• TEXTE À LIRE
● ● ●
Choc pour Apple : saisie judiciaire ! La décision de la commission d'arbitrage de la consommation n'a pas été respectée, le téléphone a été réparé sous contrainte
L'avocat Enes Malik Saran a demandé la réparation de son téléphone de marque Apple dans le cadre de la garantie. Face à la demande de paiement du service après-vente, M. Saran a saisi la Commission d'arbitrage de la consommation.
İHA
L'avocat Enes Malik Saran, souhaitant faire réparer la panne de son téléphone de marque Apple dans le cadre de la garantie, a saisi la Commission d'arbitrage de la consommation après qu'un service après-vente agréé lui a réclamé environ 12 000 TL.
Une procédure d'exécution forcée a été lancée contre Apple, qui n'avait pas respecté la décision de la commission imposant une réparation gratuite. Alors que le téléphone de M. Saran était réparé en présence d'huissiers, son avocat, A. Üsame Ceran, a déclaré : "Ils ont finalement été contraints de se conformer à l'ordonnance d'exécution. C'est le résultat de la vision qu'ont ces entreprises technologiques à capitaux étrangers de la Turquie, qu'elles considèrent comme un pays du tiers-monde. Notre conseil aux citoyens est de ne jamais hésiter à recourir aux voies légales et de poursuivre leurs démarches jusqu'au bout."
● ● ●
• CONSIGNES
(1) Recopiez l'article sur le téléphone réparé sous contrainte, du passage "Choc pour Apple" jusqu'à "environ 12 000 TL.", en remplaçant "Apple" par "Samsung".
(2) D'après l'article, quelle somme un service après-vente agréé a-t-il réclamée à Enes Malik Saran ?
(3) Poursuivez l'article sur la réparation du téléphone d'Enes Malik Saran à partir de sa dernière phrase.
La liste qui suit provient d'une autre source.

[Données recueillies]
● ● ●
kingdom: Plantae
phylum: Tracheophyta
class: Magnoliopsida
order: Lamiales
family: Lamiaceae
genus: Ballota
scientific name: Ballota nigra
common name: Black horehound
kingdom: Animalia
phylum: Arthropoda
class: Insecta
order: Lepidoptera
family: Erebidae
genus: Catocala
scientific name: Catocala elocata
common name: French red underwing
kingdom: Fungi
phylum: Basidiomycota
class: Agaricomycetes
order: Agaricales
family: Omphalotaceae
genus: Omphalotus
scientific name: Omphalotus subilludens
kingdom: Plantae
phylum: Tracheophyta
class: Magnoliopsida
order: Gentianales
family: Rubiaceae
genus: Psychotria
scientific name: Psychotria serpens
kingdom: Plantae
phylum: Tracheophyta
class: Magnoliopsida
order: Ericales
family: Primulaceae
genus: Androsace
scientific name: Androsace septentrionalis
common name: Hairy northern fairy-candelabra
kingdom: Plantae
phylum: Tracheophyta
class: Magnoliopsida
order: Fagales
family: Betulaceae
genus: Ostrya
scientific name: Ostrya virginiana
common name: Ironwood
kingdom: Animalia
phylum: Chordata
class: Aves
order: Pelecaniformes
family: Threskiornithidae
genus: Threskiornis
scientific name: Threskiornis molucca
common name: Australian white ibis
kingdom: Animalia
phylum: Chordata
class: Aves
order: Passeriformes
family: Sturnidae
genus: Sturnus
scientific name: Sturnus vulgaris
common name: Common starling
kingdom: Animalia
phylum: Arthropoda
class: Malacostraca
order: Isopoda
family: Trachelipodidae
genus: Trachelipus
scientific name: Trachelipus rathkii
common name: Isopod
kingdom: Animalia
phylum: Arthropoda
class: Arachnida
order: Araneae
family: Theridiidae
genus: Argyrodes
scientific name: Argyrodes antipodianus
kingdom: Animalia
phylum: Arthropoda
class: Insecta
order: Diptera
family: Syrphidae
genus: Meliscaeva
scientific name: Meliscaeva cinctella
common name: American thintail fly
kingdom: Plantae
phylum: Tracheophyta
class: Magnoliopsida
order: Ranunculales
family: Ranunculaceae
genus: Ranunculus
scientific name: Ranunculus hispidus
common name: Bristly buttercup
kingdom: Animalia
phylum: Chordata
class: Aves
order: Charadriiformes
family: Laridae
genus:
● ● ●
• RÉPONSES RÉDIGÉES
(1)
Choc pour Samsung : saisie judiciaire ! La décision de la commission d'arbitrage de la consommation n'a pas été respectée, le téléphone a été réparé sous contrainte
L'avocat Enes Malik Saran a demandé la réparation de son téléphone de marque Samsung dans le cadre de la garantie. Face à la demande de paiement du service après-vente, M. Saran a saisi la Commission d'arbitrage de la consommation.
İHA
L'avocat Enes Malik Saran, souhaitant faire réparer la panne de son téléphone de marque Samsung dans le cadre de la garantie, a saisi la Commission d'arbitrage de la consommation après qu'un service après-vente agréé lui a réclamé environ 12 000 TL.

(2) Environ 12 000 TL.

(3)
L'avocat d'Enes Malik Saran, A. Üsame Ceran, a précisé ce qui suit dans sa déclaration sur le sujet :
"En décembre 2021, mon client a acheté un appareil chez Apple et une panne est survenue en 2023. La garantie de l'appareil était toujours en cours, mais le service technique d'Apple a proposé à mon client de réparer l'appareil moyennant un coût de 12 000 TL. Cependant, il était clair que l'appareil était sous garantie et que les allégations d'erreur de l'utilisateur n'étaient pas fondées. Suite à cela, mon client a saisi la Commission d'arbitrage de la consommation. La commission a décidé que le produit devait être réparé gratuitement. Face au non-respect de cette décision, nous avons agi par voie d'exécution forcée et avons obtenu la réparation gratuite du téléphone. Ce processus est le résultat de la vision qu'ont les entreprises technologiques à capitaux étrangers de la Turquie, qu'elles considèrent comme un pays du tiers-monde. Nous conseillons aux citoyens de ne pas hésiter à utiliser les voies légales et de défendre leurs droits jusqu'au bout."